From May last year, the scope of reimbursement expanded to all types of solid cancer, and Korean hospitals have accumulated more than 7,000 cases of NGS data per year. However, no national database is available for integrating relevant NGS data with clinical data, drug prescriptions, and therapeutic outcomes.

In a recent interview with Korea Biomedical Review, Korean Cancer Study Group President Kang Jin-hyoung said NGS data obtained through the national health insurance program belongs to Korean people who are the subscribers of the health insurance, although hospitals and other interested parties might have different opinions.

“The government, on behalf of the public, should manage NGS data,” said Kang, who is also a professor at the Oncology Department of the Catholic University of Korea School of Medicine.

He took an example of Japan, which was two years behind Korea to allow insurance benefits for NGS testing.

By learning lessons from Korea’s trials and errors, the Japanese government was making NGS data a national asset to use it for research and development, patient care, drug approval, and insurance, Kang emphasized.

The three-layer structure of designated institutes for precision oncology in Japan.

According to a paper, “Precision Oncology and the Universal Health Coverage System in Japan” published in the American Society of Clinical Oncology on Dec. 11, Japan established a center to integrate the network of hospitals that had already conducted NGS testing before the reimbursement and to collect and oversee genomic profiling of patients.

Japan designated more than 170 medical institutions for NGS testing. The hospitals are divided into three-layered groups – 11 core hospitals that nurture talents for precision medicine and play a central role in clinical trials, 34 hub hospitals that run trials, and 122 liaison hospitals that provide NGS testing for patients.

Also, Japan allowed only two NGS genetic panel testing for reimbursement among numerous NGS gene panels.
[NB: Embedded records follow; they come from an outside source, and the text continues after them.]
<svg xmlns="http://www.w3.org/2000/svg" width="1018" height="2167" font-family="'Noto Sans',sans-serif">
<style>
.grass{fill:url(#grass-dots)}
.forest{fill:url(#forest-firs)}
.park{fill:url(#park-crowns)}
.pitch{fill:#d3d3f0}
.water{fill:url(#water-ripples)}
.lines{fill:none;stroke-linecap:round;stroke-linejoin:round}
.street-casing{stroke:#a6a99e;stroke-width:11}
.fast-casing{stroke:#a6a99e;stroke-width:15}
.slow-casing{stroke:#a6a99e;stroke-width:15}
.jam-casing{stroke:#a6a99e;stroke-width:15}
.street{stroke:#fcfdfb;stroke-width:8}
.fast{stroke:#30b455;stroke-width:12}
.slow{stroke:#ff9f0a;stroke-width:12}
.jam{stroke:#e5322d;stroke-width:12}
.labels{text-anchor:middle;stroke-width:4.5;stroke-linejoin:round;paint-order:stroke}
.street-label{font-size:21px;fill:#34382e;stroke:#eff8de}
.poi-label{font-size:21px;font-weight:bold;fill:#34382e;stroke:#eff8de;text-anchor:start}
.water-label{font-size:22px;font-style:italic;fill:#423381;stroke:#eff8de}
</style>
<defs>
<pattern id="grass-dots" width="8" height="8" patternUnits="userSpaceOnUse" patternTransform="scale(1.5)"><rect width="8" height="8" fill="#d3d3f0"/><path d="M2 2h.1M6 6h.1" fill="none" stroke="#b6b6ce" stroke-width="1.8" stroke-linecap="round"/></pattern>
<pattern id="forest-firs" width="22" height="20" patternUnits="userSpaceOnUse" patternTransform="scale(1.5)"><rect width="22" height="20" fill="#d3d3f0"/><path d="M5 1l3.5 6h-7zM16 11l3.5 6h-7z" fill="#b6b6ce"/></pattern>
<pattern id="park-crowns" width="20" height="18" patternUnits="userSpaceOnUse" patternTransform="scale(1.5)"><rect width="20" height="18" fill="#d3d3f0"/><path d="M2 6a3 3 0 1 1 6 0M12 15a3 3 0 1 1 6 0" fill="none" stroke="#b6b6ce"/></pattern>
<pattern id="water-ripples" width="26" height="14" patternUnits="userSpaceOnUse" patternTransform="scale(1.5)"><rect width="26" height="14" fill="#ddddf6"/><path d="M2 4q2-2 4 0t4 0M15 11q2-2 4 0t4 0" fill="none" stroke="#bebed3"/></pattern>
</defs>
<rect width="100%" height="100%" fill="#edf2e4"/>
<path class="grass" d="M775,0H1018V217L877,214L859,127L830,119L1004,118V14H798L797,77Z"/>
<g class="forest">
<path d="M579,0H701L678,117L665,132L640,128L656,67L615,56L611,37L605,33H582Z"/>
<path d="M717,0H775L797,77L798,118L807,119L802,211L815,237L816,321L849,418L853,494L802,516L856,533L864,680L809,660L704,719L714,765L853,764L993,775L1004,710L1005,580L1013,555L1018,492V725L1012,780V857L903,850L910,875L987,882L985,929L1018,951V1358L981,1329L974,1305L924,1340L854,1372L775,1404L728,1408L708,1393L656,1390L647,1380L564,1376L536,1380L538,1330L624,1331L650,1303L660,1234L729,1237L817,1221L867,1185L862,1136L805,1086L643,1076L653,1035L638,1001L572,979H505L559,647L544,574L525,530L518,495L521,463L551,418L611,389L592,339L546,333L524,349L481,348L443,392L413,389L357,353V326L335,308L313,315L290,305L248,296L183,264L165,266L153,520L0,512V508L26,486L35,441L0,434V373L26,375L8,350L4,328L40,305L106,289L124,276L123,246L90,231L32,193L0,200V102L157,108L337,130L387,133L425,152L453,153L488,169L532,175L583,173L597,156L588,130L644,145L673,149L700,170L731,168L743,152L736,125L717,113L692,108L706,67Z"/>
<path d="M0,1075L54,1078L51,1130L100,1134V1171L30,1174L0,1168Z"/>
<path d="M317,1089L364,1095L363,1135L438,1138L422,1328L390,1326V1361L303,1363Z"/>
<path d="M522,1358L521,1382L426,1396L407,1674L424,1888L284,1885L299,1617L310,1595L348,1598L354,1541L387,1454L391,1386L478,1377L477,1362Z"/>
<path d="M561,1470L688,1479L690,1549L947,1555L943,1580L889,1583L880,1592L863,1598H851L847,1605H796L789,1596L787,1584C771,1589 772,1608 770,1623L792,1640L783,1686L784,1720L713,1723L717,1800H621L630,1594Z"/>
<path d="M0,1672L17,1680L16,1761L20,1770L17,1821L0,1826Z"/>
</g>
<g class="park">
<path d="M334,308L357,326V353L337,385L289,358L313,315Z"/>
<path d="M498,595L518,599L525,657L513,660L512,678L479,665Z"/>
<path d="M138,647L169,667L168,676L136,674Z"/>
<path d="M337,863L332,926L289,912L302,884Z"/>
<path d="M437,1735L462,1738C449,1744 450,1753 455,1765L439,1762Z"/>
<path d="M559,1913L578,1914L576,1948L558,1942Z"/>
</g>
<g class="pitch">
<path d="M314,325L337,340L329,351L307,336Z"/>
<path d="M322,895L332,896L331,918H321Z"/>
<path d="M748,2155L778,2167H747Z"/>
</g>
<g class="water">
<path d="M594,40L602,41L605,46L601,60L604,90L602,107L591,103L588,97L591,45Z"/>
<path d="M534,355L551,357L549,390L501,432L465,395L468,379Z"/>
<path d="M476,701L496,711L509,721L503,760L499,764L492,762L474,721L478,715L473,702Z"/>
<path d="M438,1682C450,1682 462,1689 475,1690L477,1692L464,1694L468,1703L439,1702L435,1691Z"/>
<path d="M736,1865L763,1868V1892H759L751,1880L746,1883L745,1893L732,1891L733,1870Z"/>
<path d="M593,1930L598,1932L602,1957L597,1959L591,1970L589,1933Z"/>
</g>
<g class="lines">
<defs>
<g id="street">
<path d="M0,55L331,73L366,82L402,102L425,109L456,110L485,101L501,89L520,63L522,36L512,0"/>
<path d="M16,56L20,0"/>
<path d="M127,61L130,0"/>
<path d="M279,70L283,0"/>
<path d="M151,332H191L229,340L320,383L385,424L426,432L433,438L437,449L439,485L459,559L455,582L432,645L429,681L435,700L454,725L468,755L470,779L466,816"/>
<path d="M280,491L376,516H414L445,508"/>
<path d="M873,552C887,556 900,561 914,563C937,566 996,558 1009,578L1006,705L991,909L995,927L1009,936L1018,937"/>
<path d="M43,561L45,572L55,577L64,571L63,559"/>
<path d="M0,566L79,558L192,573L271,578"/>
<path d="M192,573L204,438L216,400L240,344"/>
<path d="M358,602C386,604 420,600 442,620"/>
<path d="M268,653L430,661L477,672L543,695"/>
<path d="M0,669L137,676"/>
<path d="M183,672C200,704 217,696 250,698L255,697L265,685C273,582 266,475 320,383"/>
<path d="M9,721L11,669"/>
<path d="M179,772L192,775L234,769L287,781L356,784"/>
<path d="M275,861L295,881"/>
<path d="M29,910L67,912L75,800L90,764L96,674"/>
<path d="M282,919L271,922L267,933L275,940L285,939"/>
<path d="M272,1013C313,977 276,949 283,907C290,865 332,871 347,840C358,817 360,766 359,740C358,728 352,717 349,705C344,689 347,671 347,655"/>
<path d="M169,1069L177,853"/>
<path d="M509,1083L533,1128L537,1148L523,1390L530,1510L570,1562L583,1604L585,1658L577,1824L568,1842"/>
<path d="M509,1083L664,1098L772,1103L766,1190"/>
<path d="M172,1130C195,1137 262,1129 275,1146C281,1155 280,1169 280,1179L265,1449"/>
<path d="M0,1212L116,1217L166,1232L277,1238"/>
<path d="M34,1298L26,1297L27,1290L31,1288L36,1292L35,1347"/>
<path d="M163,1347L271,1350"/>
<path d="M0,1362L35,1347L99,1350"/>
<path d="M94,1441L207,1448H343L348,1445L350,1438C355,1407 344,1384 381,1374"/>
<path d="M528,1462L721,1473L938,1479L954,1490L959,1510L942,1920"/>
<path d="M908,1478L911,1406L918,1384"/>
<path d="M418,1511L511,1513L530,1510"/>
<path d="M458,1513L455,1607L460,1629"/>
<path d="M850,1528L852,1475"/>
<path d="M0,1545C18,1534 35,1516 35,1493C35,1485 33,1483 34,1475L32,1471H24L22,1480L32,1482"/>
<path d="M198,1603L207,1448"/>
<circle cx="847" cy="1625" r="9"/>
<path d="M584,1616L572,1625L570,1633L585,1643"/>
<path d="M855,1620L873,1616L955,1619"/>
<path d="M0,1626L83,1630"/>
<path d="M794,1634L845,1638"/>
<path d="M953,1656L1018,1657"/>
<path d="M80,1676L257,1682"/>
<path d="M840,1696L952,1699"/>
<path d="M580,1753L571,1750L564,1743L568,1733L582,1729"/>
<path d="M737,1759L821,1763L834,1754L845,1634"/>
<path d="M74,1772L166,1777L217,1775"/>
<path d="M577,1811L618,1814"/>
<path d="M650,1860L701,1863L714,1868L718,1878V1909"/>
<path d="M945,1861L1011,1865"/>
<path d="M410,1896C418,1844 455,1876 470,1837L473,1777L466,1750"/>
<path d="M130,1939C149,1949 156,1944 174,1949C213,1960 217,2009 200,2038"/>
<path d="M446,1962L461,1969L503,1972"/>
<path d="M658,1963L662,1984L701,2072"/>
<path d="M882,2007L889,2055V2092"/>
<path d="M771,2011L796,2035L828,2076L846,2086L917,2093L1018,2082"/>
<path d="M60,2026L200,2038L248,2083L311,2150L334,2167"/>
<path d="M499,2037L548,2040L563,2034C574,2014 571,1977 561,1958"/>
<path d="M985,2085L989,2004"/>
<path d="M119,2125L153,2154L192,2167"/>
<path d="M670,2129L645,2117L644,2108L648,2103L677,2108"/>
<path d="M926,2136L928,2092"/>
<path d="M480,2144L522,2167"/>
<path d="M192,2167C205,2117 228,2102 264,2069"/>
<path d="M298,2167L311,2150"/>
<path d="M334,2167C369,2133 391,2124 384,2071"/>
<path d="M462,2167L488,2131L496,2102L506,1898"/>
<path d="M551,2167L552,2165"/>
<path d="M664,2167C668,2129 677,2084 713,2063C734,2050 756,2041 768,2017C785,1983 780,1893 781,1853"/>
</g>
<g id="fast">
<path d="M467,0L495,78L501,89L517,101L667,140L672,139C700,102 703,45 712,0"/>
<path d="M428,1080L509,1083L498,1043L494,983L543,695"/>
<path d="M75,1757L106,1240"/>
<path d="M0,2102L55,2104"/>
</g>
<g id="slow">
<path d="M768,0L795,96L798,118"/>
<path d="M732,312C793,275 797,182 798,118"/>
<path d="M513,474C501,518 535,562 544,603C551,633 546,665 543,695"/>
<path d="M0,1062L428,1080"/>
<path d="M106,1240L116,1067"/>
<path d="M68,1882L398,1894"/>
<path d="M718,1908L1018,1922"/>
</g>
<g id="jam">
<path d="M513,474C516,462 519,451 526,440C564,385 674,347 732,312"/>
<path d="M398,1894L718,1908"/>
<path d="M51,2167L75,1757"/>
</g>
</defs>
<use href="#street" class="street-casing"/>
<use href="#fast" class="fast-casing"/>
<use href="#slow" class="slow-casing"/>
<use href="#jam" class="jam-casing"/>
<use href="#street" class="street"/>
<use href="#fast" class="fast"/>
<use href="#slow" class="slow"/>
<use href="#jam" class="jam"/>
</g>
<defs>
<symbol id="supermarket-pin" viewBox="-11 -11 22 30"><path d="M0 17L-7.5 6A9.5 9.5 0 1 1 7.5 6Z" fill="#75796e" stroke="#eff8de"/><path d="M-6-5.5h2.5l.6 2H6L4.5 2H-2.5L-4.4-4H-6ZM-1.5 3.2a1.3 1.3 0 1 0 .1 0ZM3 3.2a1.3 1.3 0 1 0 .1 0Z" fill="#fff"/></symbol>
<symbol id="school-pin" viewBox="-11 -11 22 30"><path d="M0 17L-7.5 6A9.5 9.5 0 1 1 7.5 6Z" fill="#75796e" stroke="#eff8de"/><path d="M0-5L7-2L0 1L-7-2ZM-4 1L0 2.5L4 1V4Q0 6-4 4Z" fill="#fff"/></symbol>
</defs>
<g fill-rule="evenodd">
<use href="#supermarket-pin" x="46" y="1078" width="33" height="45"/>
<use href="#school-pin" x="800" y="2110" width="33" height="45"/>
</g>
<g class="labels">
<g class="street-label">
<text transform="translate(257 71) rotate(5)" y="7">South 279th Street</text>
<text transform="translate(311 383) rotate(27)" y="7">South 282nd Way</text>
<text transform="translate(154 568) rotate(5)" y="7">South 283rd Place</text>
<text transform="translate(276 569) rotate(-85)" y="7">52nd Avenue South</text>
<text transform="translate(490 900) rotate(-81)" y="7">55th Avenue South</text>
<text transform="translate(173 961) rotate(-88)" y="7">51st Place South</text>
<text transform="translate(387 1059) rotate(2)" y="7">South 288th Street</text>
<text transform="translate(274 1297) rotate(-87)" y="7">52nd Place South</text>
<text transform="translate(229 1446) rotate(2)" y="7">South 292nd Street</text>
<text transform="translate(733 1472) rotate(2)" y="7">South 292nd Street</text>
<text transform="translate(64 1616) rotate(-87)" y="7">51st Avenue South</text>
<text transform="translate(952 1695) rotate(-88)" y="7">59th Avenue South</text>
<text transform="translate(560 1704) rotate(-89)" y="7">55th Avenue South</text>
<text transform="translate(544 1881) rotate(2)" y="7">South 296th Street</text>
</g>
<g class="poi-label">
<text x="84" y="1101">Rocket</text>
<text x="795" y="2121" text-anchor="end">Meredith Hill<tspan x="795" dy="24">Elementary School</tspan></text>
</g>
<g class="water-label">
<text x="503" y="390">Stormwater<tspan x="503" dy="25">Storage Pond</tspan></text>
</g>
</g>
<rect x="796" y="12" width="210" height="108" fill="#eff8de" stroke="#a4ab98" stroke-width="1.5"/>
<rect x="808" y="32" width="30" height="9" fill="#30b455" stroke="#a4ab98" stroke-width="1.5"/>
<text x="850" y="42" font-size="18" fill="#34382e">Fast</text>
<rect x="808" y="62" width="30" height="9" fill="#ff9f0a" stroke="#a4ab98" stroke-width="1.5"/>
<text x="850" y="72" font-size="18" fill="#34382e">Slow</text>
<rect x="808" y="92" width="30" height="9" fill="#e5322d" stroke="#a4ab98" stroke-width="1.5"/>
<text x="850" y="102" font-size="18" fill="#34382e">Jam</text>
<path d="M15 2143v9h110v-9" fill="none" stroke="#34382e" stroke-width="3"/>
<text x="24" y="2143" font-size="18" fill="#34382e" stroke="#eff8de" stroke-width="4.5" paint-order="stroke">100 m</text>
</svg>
One is “FoundationOne CDx Cancer Genomic Profile” by Foundation Medicine, recently acquired by Roche, and the other is the “OncoGuide NCC Oncopanel System” developed by Japan’s National Cancer Center.

Japan’s NCC established the Center for Cancer Genomics and Advanced Therapeutics (C-CAT), which will serve as a central data repository to collect genomic information and clinical characteristics of patients who received NGS testing and to support information that can be linked to clinical trials.

Consequently, Japan accumulated data of 13,000 Asian patients a year and secured a strong national asset through C-CAT.

“In Korea, NGS data is stored in each hospital’s pathology department. We need to combine the genomic data and clinical information accumulated in many hospitals,” Kang said. “Genomic data is left unused, it becomes worthless. We need to use this data to diagnose and treat cancer and monitor the performance."

However, interested parties – such as the National Health Insurance Services, the Health Insurance Review and Assessment Service, the Korea Centers for Disease Control and Prevention, and the National Cancer Center – could regard this data as their respective assets, he noted.

“This is why we need some forceful systems. Based on the assumption that subscribers of the national health insurance program can benefit from the health data the government collected through their payment, we need to make it into law or regulation,” Kang proposed.